Excerpted passage:
____

As to why these sound wrong to me, I'm from an area that is looked down on
accent-wise and is sort of the subject of ridicule (usually just for fun).
Since I moved abroad and mix in pretty multi-cultural circles I've seen first-
hand what non-native-English speakers have trouble understanding when they
talk to an English-native speaker, and I've often reflected on what caused
this. One thing that surprised me was how easily my fellow Scots have been
understood and how much difficulty people had understanding the English, since
I was always led to believe that we are the ones who talk incorrectly. And it
was this that made me realise how their pronunciation can stray far from the
supposedly correct one - I gave a couple of examples to demonstrate this.
There are plenty more if you listen carefully. The "how do you pronounce..."
part of the NY Times British & Irish accent quiz was really quite good at
illustrating this:
[https://www.nytimes.com/interactive/2019/02/15/upshot/britis...](https://www.nytimes.com/interactive/2019/02/15/upshot/british-
irish-dialect-quiz.html) (door/poor, farm/palm, horse/hoarse from there are
nice examples).

____

Data extract:
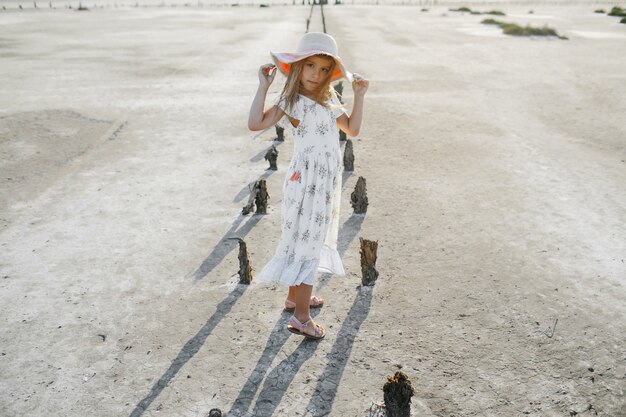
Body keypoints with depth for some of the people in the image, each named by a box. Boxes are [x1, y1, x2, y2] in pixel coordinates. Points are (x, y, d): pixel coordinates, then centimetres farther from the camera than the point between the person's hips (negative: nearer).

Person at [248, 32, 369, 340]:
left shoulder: (329, 100, 12)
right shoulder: (292, 101, -9)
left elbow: (352, 129, 16)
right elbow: (255, 123, -20)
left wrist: (359, 96, 9)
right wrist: (264, 86, -19)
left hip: (326, 182, 8)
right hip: (306, 181, -8)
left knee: (308, 240, 17)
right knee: (306, 243, -4)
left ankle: (295, 296, 34)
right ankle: (301, 317, 5)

____

Exercise tasks:
- A) Reproduce the part of the passage on regional accents starting at "part of the" and ending at "nice examples).".
- B) Carry on the passage on regional accents from its final sentence.

Answers by item number:
- A)
part of the NY Times British & Irish accent quiz was really quite good at
illustrating this:
[https://www.nytimes.com/interactive/2019/02/15/upshot/britis...](https://www.nytimes.com/interactive/2019/02/15/upshot/british-
irish-dialect-quiz.html) (door/poor, farm/palm, horse/hoarse from there are
nice examples).

- B)
So yeh sure, nothing is "wrong" in English and all that - there's no central
authority that should dictate this. But when it comes to accents and clarity
not all is as it might seem at first blush.

------
thallavajhula
I found out about this tool just 3 days ago and now I see it on the front page
of HN.

I was trying to embed an audio version of my name's pronunciation on my blog,
since, most people find it hard to pronounce my name. I googled a bit to see
if there is any tool that would do it and stumbled upon this lovely app. I was
amazed by the idea and accuracy of this app. It works well for the use case it
was designed for. Unfortunately, mine was different.

------
dave1619
Does this site violate YouTube's terms of service for putting banner
ads/advertising on the same pages as the YT embedded videos?

------
MRD85
I'm not actually sure how I feel about this. Australian English is distinct,
and one of its key features is heavy use of shortened words and dropped
letters. For example, the word "going" becomes "goin".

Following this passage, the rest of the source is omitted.